Fabrication of wound dressings: Herbal extract-loaded nanoliposomes embedded in fungal chitosan/polycaprolactone electrospun nanofibers for tissue regeneration.

Wound healing is a complex process and one of the major therapeutic and economic subjects in the pharmaceutical area. In recent years, the fabrication of nano-sized wound dressing models has attracted great attention for tissue regeneration. Plant extracts loaded nanoparticles are environmentally friendly and non-toxic and the release of the bioactive substance will be controlled to the wound area. This study aims to fabricate wound dressing models that contain bioactive components for tissue regeneration. Fungal chitosan/polycaprolactone nanofiber was fabricated by electrospinning and it has been characterized. Plant extracts loaded nanoliposomes were prepared, characterized, and embedded in nanofiber structures. The effectiveness of wound dressing models for tissue regeneration was evaluated by in vitro and in vivo studies. It was observed that all wound dressing models positively affect the cell viability of human dermal fibroblast cells. It was determined that plant extracts loaded nanoparticles embedded in nanofibers increased in cell viability than nanoparticles that were non-embedded in nanofiber structures. Histological analysis showed that plant extract-loaded nanoliposomes embedded in chitosan/PCL nanofibers were used for tissue regeneration. The most effective nanofibers were determined as Wd-ClNL nanofibers. RESEARCH HIGHLIGHTS: Hypericum perforatum L. and Cistus laurifolius L. were prepared by modified ultrasonic extraction method. Fungal chitosan/polycaprolactone nanofiber was fabricated by electrospinning and it has been characterized. Plant extract-loaded nanoliposomes were prepared, and characterized. They were embedded in chitosan/polycaprolactone nanofiber. Effects of the wound dressing model were analyzed by in vitro and in vivo assays for tissue regeneration.

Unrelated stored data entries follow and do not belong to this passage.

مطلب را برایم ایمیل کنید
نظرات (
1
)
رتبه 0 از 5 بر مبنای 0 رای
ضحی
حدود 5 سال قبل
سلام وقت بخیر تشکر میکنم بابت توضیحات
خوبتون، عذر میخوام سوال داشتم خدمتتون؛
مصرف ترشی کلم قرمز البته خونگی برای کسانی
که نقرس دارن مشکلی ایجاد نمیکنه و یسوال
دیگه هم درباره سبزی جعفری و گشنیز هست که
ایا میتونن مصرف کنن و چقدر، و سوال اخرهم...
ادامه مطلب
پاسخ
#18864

Production of fungal chitosan and fabrication of fungal chitosan/polycaprolactone electrospun nanofibers for tissue engineering.

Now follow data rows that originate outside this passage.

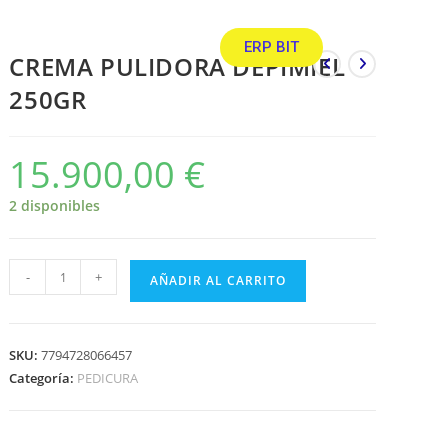
ERP BIT
CREMA PULIDORA DEPIMIEL
250GR
15.900,00
€
2 disponibles
-
+
AÑADIR AL CARRITO
SKU:
7794728066457
Categoría:
PEDICURA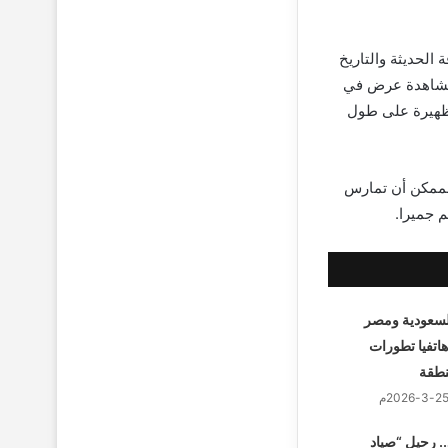
 الحديثة والتاريخ
 بمشاهدة عرض في
الظهيرة على طول
الممكن أن تمارس
م جميرا.
لسعودية ومصر
هاتفيا تطورات
نطقة
.. رحيل “صياد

The present study investigated that chitosan production of Rhizopus oryzae NRRL 1526 and Aspergillus niger ATCC 16404. Fungal chitosans were characterized by scanning electron microscopy (SEM)-energy dispersive X-ray analysis, Fourier transform infrared spectroscopy (FTIR), differential scanning calorimeter and deacetylation degrees of fungal chitosans were determined. The percentage yield of Ro-chitosan and An-chitosan were determined as 18.6% and 12.5%, respectively. According to percentage of chitosan yield and the results of the characterization studies, chitosan that obtained from Rhizopus oryzae NRRL 1526 was selected for subsequent studies. Cytotoxicity of chitosan obtained from Rhizopus oryzae NRRL 1526 was determined by MTT assay on human dermal fibroblast cell line. Acording to results of the cytotoxicity test fungal chitosan was nontoxic on cells. The high cell viability was observed 375 µg/mL concentration at 24th, 48th h periods and at the 187.5 µg/ml 72nd h periods on cells. The fungal chitosan obtained from Rhizopus oryzae NRRL 1526 was used to fabrication of electrospun nanofibers. Fungal chitosan based polymer solutions were prepared by adding different substances and different electrostatic spinning parameters were used to obtain most suitable nanofiber structure. Characterization studies of nanofibers were carried out by SEM, FTIR and X-ray diffraction. The most suitable nanofiber structure was determined as F4 formula. The nanofiber structure was evaluated to be thin, bead-free, uniform, flexible and easily remove from surface and taking the shape of the area. After the characterization analysis of fungal chitosan it was determined that the chitosan, which obtained from Rhizopus oryzae NRRL 1526 is actually chitosan polymer and this polymer is usable for pharmaceutical areas and biotechnological applications. The electrospun nanofiber that blends fungal chitosan and PCL polymers were fabricated successfully and that it can be used as fabrication wound dressing models. RESEARCH HIGHLIGHTS: Extraction of chitosan from Rhizopus oryzae NRRL 1526 and Aspergillus niger ATCC 16404 and characterization scanning electron microscopy-energy dispersive X-ray analysis, Fourier transform infrared spectroscopy, differential scanning calorimeter. Fabrication and characterization of the fungal chitosan/PCL electrospun nanofibers.